Denn eines braucht mir keiner erzählen, nämlich dass die Schaffung von Konsumfabriken und neuen Straßen die Lebensqualität in der Stadt erhöht. Zumal in einer Stadt, in der es die meisten Schuldnerinnen und Schuldner in der Region und den drittgrößten Anteil an Bezieherinnen und Beziehern von Leistungen nach dem SGB II in NRW gibt“, ergänzt Bocks.
Für die Zukunft der Stadt wünscht sich der Bezirksvertreter einen beherzigten und menschenfreundlichen Umgang mit Entscheidungen durch und zum Wohle der Bürgerinnen und Bürger.
Die angesprochenen Themen sind nur eine kleine Auswahl von dem, was hier in der Stadt im Argen liegt.
Ob Schulschließungen, Öffnungszeiten für Hallenbäder, teilgewünschte Privatisierungen von Kitas, Ausbau der OGATAS (offene Ganztagsschulen) und kostenloser Schulspeisung für die Kinder, Mobilität im ÖPNV (Sozialticket), Erhöhung der Taktzeiten im ÖPNV, Beruhigung von Straßenzügen mit erhöhtem PKW- und LKW-Aufkommen, Gebührenerhöhungen und, und, und.
Die Liste ließe sich noch ellenlang weiterführen.

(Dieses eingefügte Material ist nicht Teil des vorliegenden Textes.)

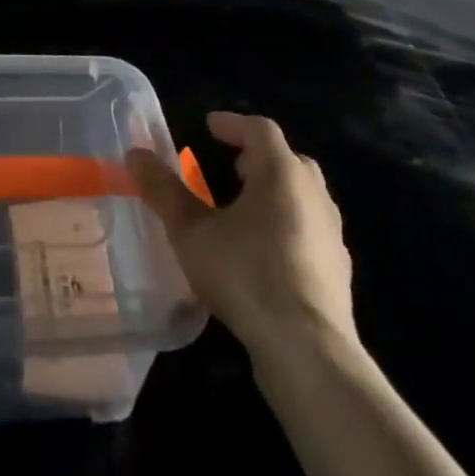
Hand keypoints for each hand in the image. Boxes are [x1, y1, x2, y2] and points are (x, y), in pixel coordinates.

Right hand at [127, 111, 354, 350]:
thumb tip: (135, 154)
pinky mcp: (339, 271)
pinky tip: (266, 251)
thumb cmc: (246, 276)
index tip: (209, 126)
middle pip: (289, 159)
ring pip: (305, 195)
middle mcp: (313, 195)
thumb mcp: (191, 231)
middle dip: (259, 156)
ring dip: (276, 191)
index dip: (233, 124)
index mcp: (281, 173)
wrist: (308, 351)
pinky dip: (289, 224)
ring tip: (245, 208)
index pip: (260, 129)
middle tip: (232, 164)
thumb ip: (163, 190)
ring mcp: (331, 234)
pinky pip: (311, 229)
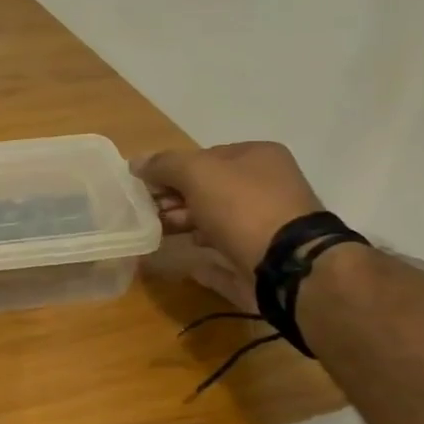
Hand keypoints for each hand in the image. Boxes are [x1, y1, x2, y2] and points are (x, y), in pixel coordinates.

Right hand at [133, 143, 324, 307]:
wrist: (287, 266)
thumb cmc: (242, 207)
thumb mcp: (197, 173)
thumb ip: (164, 165)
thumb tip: (136, 163)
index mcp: (258, 157)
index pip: (205, 157)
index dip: (173, 171)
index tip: (147, 188)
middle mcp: (267, 187)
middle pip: (209, 191)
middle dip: (176, 201)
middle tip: (150, 213)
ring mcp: (267, 226)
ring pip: (215, 222)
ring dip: (186, 226)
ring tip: (162, 235)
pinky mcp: (262, 260)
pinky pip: (224, 254)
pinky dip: (204, 258)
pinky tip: (186, 261)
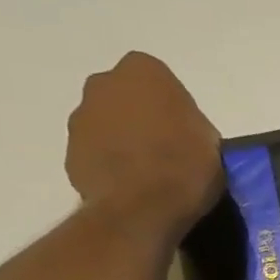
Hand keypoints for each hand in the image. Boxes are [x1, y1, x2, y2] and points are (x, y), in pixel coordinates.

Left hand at [66, 52, 223, 239]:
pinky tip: (128, 193)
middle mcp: (104, 83)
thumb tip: (185, 138)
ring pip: (106, 127)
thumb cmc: (183, 169)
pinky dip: (108, 170)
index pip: (161, 84)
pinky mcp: (69, 154)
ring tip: (144, 180)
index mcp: (144, 70)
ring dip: (121, 144)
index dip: (173, 113)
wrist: (140, 210)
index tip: (184, 139)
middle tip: (163, 155)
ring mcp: (81, 118)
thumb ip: (193, 129)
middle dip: (140, 121)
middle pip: (126, 101)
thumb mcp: (210, 145)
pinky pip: (94, 157)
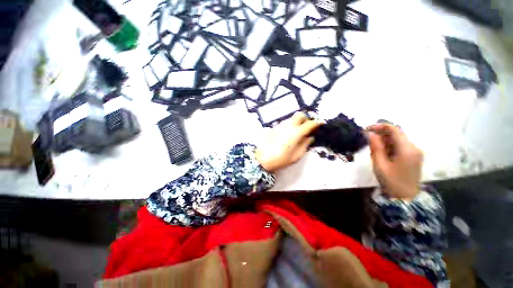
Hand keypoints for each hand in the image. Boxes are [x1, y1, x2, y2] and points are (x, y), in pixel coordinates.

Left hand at [255, 112, 321, 172]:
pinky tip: (287, 134)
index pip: (310, 123)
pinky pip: (284, 123)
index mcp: (297, 132)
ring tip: (296, 132)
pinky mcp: (274, 127)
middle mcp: (289, 125)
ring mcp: (280, 125)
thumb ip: (305, 145)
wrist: (262, 158)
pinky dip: (289, 126)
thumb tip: (310, 137)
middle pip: (299, 115)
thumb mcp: (296, 155)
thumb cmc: (281, 159)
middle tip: (306, 127)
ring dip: (296, 122)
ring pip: (291, 118)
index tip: (320, 125)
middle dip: (305, 119)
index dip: (316, 123)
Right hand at [367, 123, 422, 199]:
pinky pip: (400, 145)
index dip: (379, 126)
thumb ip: (376, 147)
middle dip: (381, 133)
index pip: (393, 129)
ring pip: (398, 139)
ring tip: (374, 148)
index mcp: (406, 149)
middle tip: (367, 140)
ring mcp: (415, 152)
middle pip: (396, 133)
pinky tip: (383, 153)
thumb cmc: (391, 182)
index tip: (366, 129)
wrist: (406, 198)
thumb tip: (370, 134)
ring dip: (385, 140)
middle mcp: (414, 147)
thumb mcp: (380, 164)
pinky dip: (390, 145)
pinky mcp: (414, 156)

Überall gibt es Baustellen, die sicherlich nicht alle auf einmal bearbeitet werden können, aber über die man sicher zum Wohle der Bürgerinnen und Bürger und vor allem mit ihnen beraten und entscheiden kann.
„Politik sollte nie vergessen, dass sie die Interessen der Bürgerinnen und Bürger vertritt. Das scheint doch stark vernachlässigt worden zu sein. Nicht nur im Bund, sondern auch hier in der Kommune“, schließt der Bezirksvertreter seinen Appell für eine Menschen- und Umweltfreundlichere Stadt.